▶ [Your assignment] Can you rename every "Trackback" to "Pingback" throughout the material below and give the lines back otherwise unchanged?

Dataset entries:
..........

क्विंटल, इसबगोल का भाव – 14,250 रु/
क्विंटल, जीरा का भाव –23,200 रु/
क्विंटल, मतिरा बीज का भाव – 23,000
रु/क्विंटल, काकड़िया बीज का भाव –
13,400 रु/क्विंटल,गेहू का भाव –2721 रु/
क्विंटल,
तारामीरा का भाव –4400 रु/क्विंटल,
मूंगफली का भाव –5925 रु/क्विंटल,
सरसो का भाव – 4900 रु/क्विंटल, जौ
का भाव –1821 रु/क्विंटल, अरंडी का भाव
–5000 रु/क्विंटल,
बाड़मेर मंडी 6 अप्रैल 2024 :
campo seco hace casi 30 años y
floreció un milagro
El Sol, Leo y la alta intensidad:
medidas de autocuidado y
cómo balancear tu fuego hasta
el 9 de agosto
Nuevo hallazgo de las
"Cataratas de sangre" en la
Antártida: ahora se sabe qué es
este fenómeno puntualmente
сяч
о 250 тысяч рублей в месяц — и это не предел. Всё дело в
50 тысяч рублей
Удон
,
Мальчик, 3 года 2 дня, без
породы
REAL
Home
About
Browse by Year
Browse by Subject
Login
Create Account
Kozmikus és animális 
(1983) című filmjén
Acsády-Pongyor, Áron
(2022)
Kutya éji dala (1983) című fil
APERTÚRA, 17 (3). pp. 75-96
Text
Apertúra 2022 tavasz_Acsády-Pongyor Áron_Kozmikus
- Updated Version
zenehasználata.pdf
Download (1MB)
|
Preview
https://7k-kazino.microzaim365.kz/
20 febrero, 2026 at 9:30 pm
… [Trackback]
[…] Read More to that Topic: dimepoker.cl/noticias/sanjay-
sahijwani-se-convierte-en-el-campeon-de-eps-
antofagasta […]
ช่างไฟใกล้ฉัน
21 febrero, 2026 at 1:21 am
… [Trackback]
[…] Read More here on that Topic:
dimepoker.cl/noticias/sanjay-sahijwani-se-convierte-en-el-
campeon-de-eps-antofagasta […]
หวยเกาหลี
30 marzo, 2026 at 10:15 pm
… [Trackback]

..........

▶ [Your solution]
क्विंटल, इसबगोल का भाव – 14,250 रु/
क्विंटल, जीरा का भाव –23,200 रु/
क्विंटल, मतिरा बीज का भाव – 23,000
रु/क्विंटल, काकड़िया बीज का भाव –
13,400 रु/क्विंटल,गेहू का भाव –2721 रु/
क्विंटल,
तारामीरा का भाव –4400 रु/क्विंटल,
मूंगफली का भाव –5925 रु/क्विंटल,
सरसो का भाव – 4900 रु/क्विंटल, जौ
का भाव –1821 रु/क्विंटल, अरंडी का भाव
–5000 रु/क्विंटल,
बाड़मेर मंडी 6 अप्रैल 2024 :
campo seco hace casi 30 años y
floreció un milagro
El Sol, Leo y la alta intensidad:
medidas de autocuidado y
cómo balancear tu fuego hasta
el 9 de agosto
Nuevo hallazgo de las
"Cataratas de sangre" en la
Antártida: ahora se sabe qué es
este fenómeno puntualmente
сяч
о 250 тысяч рублей в месяц — и это не предел. Всё дело в
50 тысяч рублей
Удон
,
Мальчик, 3 года 2 дня, без
породы
REAL
Home
About
Browse by Year
Browse by Subject
Login
Create Account
Kozmikus és animális 
(1983) című filmjén
Acsády-Pongyor, Áron
(2022)
Kutya éji dala (1983) című fil
APERTÚRA, 17 (3). pp. 75-96
Text
Apertúra 2022 tavasz_Acsády-Pongyor Áron_Kozmikus
- Updated Version
zenehasználata.pdf
Download (1MB)
|
Preview
https://7k-kazino.microzaim365.kz/
20 febrero, 2026 at 9:30 pm
… [Pingback]
[…] Read More to that Topic: dimepoker.cl/noticias/sanjay-
sahijwani-se-convierte-en-el-campeon-de-eps-
antofagasta […]
ช่างไฟใกล้ฉัน
21 febrero, 2026 at 1:21 am
… [Pingback]
[…] Read More here on that Topic:
dimepoker.cl/noticias/sanjay-sahijwani-se-convierte-en-el-
campeon-de-eps-antofagasta […]
หวยเกาหลี
30 marzo, 2026 at 10:15 pm
… [Pingback]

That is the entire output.